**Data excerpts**
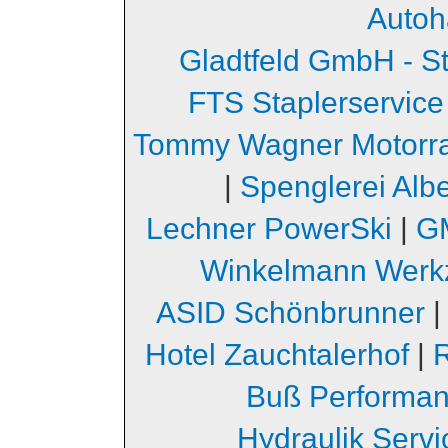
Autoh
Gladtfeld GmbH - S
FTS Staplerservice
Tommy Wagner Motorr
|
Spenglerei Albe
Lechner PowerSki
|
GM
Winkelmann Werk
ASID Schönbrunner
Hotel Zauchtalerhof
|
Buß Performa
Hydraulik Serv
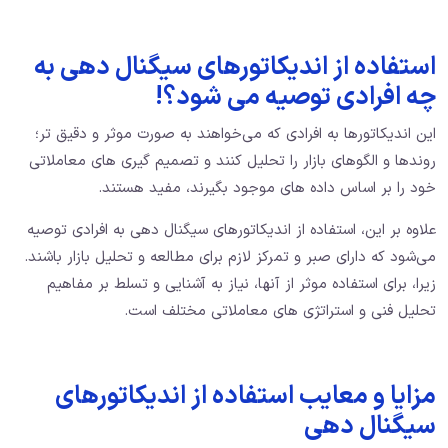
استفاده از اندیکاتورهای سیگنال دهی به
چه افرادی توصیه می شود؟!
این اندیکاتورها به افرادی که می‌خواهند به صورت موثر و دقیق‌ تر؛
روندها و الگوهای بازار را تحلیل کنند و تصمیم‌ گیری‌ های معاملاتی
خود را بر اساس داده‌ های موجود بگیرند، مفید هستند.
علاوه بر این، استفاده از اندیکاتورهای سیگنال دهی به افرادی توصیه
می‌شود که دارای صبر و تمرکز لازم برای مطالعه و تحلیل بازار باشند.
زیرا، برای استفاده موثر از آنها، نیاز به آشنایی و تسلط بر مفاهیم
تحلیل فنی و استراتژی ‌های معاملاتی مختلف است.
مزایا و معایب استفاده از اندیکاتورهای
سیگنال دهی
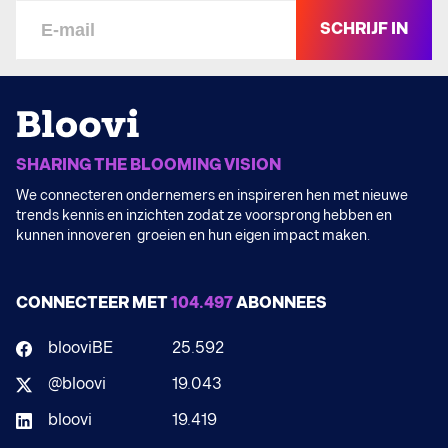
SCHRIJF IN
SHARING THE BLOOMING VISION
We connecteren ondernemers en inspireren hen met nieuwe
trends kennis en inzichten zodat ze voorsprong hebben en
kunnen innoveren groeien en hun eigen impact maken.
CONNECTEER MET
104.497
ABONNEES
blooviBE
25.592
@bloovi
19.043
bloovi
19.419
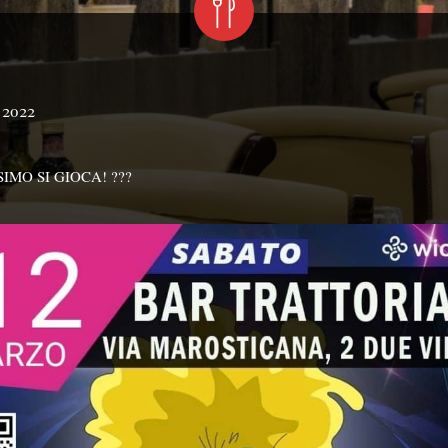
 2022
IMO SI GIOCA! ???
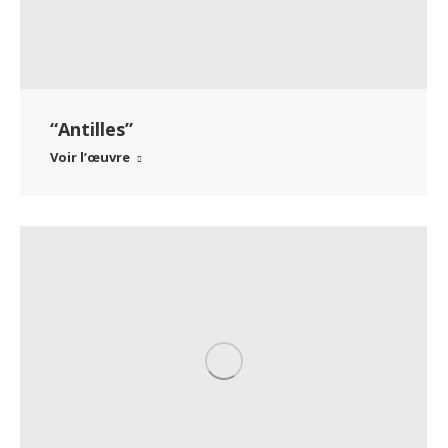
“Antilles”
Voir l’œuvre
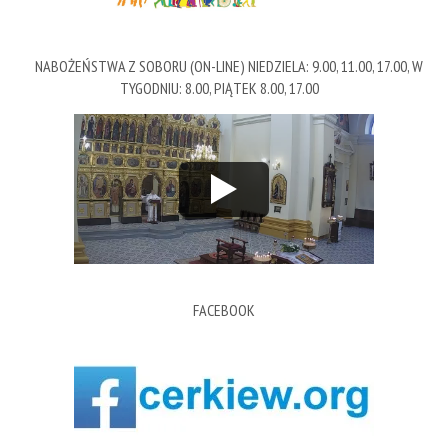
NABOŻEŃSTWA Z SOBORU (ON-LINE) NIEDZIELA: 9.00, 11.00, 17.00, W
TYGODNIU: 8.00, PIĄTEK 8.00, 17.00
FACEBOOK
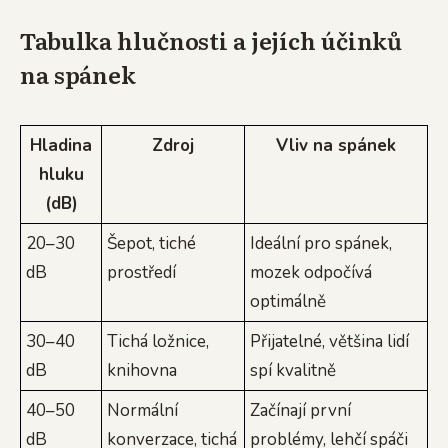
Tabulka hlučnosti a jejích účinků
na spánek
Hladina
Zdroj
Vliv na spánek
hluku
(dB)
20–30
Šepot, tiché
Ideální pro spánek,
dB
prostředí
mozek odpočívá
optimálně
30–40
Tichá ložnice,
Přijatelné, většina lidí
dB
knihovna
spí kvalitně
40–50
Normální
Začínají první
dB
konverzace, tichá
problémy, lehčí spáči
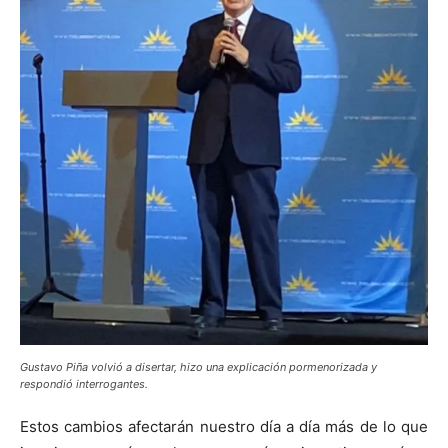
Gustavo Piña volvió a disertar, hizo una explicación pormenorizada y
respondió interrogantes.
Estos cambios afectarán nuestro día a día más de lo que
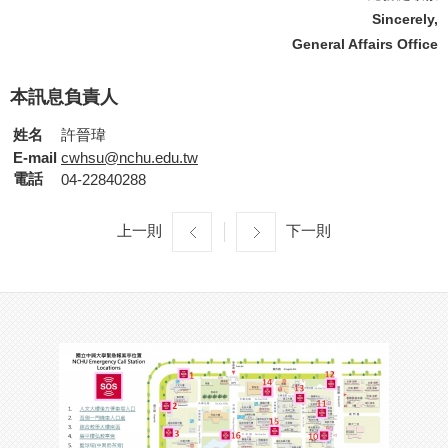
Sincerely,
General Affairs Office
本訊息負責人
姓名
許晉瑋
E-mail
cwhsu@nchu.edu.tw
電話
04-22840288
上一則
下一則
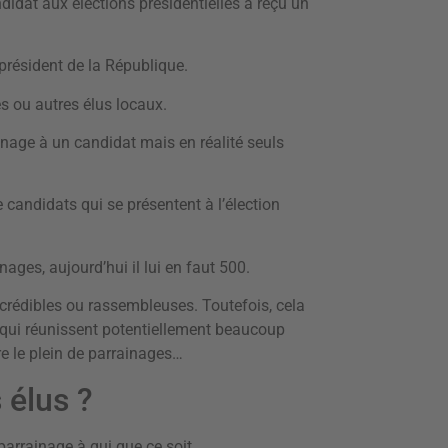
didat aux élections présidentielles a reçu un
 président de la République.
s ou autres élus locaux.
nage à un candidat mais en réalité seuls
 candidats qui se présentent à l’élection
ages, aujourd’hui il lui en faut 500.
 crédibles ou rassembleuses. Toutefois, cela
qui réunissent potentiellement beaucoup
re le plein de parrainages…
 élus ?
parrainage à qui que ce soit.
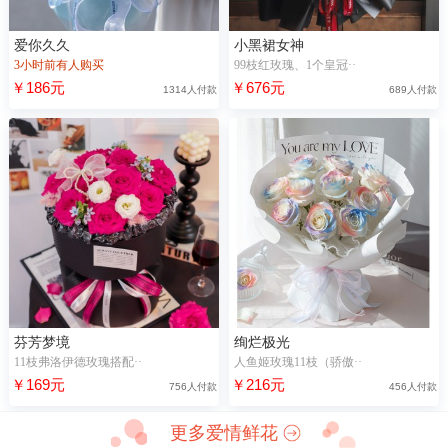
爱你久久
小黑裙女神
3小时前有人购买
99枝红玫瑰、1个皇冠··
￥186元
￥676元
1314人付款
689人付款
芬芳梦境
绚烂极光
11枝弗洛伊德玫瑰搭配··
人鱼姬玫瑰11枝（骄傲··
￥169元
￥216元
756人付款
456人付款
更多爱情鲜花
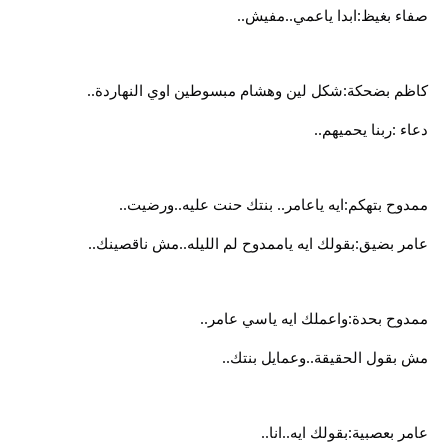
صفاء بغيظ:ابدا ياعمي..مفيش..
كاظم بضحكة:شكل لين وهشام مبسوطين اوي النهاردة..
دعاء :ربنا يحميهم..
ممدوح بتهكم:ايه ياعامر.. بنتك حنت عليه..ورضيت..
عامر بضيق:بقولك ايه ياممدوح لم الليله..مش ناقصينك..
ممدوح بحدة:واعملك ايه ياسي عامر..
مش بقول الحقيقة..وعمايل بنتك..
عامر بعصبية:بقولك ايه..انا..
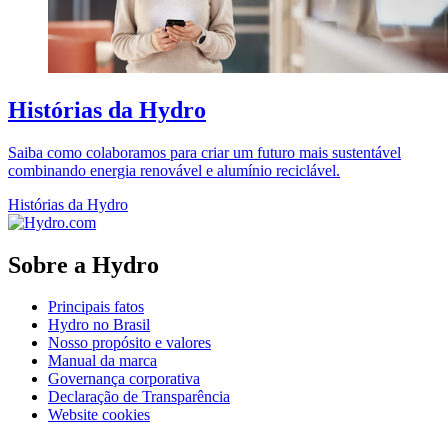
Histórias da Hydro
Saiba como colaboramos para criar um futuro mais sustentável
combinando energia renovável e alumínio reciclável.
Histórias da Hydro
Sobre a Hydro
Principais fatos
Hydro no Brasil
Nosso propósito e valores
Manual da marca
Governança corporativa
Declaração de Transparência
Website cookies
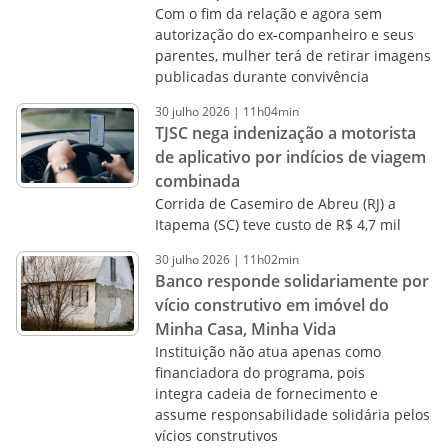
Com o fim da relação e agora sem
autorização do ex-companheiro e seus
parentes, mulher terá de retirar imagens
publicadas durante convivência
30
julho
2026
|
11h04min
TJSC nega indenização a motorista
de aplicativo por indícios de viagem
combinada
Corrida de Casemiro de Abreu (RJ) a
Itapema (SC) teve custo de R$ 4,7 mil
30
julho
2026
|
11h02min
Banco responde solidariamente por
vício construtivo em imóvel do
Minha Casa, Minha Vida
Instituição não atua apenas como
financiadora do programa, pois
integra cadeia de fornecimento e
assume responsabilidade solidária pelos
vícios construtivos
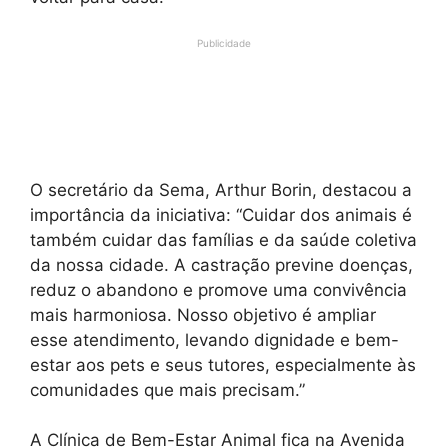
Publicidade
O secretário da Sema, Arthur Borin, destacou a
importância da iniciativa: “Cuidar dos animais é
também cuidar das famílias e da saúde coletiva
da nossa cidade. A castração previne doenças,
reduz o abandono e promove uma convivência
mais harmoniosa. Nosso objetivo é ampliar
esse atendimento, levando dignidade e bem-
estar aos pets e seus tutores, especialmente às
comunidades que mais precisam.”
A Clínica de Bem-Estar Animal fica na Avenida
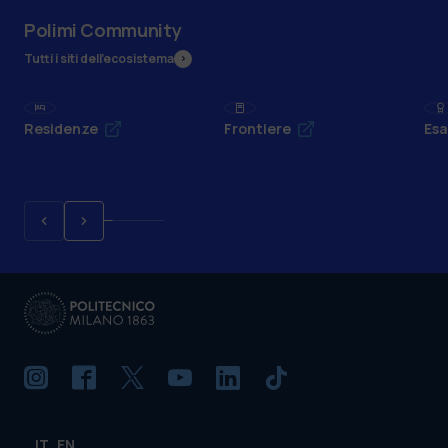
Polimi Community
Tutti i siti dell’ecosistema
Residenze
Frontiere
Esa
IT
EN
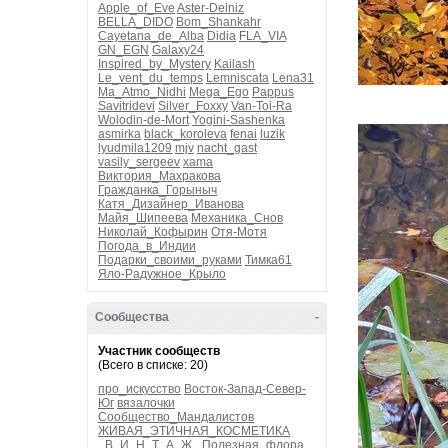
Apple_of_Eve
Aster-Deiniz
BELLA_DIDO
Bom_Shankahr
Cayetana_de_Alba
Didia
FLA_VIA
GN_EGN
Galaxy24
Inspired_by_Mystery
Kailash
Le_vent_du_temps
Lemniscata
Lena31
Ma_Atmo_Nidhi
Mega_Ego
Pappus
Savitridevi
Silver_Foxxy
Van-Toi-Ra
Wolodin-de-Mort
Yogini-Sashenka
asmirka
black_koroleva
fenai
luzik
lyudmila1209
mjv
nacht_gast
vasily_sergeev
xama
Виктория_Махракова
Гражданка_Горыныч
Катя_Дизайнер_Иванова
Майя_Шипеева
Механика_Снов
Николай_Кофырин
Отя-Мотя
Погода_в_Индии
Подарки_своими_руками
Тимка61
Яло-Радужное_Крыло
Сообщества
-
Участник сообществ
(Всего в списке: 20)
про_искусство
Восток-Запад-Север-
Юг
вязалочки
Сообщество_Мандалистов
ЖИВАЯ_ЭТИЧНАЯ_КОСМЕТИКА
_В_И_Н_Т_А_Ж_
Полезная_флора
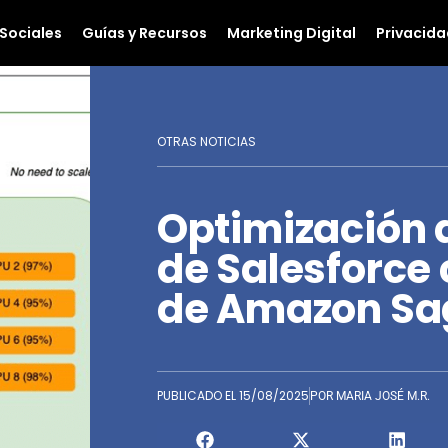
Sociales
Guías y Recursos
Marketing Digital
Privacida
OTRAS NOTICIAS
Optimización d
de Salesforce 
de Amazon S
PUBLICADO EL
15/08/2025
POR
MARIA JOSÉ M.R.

**WORK INSTRUCTIONS**
In the data above, start at the line holding "Saiba como colaboramos" and stop after the line holding "estar aos pets"; write out those lines exactly, without pictures.

**SOLUTION FOR THIS EXERCISE**
Saiba como colaboramos para criar um futuro mais sustentável
combinando energia renovável e alumínio reciclável.
Histórias da Hydro
Sobre a Hydro
Principais fatos
Hydro no Brasil
Nosso propósito e valores
Manual da marca
Governança corporativa
Declaração de Transparência
Website cookies
Com o fim da relação e agora sem
autorização do ex-companheiro e seus
parentes, mulher terá de retirar imagens
publicadas durante convivência
30
julho
2026
|
11h04min
TJSC nega indenização a motorista
de aplicativo por indícios de viagem
combinada
Corrida de Casemiro de Abreu (RJ) a
Itapema (SC) teve custo de R$ 4,7 mil
30
julho
2026
|
11h02min
Banco responde solidariamente por
vício construtivo em imóvel do
Minha Casa, Minha Vida
Instituição não atua apenas como
financiadora do programa, pois
integra cadeia de fornecimento e
assume responsabilidade solidária pelos
vícios construtivos
Publicidade
O secretário da Sema, Arthur Borin, destacou a
importância da iniciativa: “Cuidar dos animais é
também cuidar das famílias e da saúde coletiva
da nossa cidade. A castração previne doenças,
reduz o abandono e promove uma convivência
mais harmoniosa. Nosso objetivo é ampliar
esse atendimento, levando dignidade e bem-
estar aos pets e seus tutores, especialmente às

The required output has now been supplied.